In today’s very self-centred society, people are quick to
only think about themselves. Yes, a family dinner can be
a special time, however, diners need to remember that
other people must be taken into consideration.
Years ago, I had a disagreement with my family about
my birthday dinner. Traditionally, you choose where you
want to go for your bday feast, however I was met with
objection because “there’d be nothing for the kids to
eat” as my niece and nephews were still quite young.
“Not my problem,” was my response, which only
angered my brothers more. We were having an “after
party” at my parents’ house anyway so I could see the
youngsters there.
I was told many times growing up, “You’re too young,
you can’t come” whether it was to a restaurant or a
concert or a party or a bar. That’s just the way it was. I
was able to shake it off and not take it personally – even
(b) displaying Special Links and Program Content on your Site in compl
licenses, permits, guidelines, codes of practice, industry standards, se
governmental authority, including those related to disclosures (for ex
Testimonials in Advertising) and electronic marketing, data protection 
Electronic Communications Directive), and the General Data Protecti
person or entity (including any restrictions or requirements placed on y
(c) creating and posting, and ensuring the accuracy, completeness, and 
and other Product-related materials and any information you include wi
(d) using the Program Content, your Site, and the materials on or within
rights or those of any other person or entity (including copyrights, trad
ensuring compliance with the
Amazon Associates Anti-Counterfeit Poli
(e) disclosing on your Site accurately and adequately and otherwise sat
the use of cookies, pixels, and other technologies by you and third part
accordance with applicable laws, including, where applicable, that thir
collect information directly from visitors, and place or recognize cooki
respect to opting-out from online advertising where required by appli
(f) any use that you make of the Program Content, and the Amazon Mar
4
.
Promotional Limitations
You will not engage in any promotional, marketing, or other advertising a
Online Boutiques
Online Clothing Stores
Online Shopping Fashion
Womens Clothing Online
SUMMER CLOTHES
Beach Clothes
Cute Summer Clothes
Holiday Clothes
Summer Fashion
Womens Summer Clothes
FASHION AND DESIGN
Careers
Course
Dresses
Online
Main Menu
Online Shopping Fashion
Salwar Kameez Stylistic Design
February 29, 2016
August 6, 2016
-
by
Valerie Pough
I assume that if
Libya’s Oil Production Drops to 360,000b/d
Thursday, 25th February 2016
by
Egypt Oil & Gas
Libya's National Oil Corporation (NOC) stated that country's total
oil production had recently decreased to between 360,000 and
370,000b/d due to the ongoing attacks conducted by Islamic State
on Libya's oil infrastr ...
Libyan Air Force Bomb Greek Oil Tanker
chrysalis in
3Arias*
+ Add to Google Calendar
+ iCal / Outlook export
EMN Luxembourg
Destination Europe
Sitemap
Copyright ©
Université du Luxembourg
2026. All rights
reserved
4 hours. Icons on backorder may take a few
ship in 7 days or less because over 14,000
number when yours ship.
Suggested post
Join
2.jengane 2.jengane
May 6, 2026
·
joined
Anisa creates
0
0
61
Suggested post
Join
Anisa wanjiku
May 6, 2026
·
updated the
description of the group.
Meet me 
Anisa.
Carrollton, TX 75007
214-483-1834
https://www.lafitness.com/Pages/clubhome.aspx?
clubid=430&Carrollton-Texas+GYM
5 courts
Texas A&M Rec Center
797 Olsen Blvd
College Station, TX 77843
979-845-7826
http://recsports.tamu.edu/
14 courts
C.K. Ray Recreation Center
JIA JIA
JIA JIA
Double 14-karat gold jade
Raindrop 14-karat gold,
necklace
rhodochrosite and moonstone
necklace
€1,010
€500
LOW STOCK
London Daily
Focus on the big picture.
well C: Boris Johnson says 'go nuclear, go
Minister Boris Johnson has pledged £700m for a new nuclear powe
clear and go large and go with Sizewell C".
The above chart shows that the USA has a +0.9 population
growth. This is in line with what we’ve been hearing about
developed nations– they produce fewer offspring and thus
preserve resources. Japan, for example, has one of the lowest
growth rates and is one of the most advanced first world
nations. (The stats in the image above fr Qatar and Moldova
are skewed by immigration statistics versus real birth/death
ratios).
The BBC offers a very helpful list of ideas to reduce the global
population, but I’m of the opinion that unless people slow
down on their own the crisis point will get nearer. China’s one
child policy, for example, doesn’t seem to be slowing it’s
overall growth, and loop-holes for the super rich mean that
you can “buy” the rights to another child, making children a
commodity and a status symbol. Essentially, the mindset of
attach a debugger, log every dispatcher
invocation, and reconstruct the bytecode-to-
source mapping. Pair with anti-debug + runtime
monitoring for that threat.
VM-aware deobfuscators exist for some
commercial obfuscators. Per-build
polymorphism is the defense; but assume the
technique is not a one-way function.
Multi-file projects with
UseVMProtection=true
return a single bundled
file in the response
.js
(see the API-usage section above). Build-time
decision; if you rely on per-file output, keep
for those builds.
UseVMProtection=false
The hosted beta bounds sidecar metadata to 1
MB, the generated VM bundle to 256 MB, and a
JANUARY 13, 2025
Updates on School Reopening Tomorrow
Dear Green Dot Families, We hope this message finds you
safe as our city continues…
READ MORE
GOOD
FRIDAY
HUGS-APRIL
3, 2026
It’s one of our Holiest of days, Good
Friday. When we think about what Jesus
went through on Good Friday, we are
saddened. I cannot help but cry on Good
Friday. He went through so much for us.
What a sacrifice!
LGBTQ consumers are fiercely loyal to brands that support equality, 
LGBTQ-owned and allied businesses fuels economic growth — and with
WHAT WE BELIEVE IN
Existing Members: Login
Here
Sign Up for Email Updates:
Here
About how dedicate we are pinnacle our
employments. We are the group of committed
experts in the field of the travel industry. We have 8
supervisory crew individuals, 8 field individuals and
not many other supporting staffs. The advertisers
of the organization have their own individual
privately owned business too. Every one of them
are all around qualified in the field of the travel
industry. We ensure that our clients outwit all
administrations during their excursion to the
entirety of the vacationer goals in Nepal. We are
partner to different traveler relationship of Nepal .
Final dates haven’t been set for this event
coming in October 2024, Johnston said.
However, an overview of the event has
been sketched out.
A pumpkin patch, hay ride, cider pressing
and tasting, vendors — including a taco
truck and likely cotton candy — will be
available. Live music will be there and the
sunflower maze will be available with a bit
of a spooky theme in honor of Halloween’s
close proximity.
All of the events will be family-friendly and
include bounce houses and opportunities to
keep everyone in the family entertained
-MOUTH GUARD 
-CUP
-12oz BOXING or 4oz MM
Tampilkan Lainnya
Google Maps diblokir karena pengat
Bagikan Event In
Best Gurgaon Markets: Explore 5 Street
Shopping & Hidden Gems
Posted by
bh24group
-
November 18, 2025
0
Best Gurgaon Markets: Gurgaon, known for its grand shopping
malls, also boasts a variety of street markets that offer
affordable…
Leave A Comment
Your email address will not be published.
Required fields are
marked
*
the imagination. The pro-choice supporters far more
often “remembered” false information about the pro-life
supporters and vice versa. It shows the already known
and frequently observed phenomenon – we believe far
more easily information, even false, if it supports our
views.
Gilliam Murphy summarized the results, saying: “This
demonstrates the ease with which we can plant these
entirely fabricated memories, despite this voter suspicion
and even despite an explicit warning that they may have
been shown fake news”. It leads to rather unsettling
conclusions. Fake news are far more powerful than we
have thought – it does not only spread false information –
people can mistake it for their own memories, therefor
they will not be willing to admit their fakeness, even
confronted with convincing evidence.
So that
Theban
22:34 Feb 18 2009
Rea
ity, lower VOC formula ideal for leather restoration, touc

◇ ◇ ◇ ◇ ◇ ◇ ◇

**What is needed:** Please find every line in the listing that holds the string "false" and copy it.

**Task response:**
UseVMProtection=false
often “remembered” false information about the pro-life
more easily information, even false, if it supports our
have thought – it does not only spread false information –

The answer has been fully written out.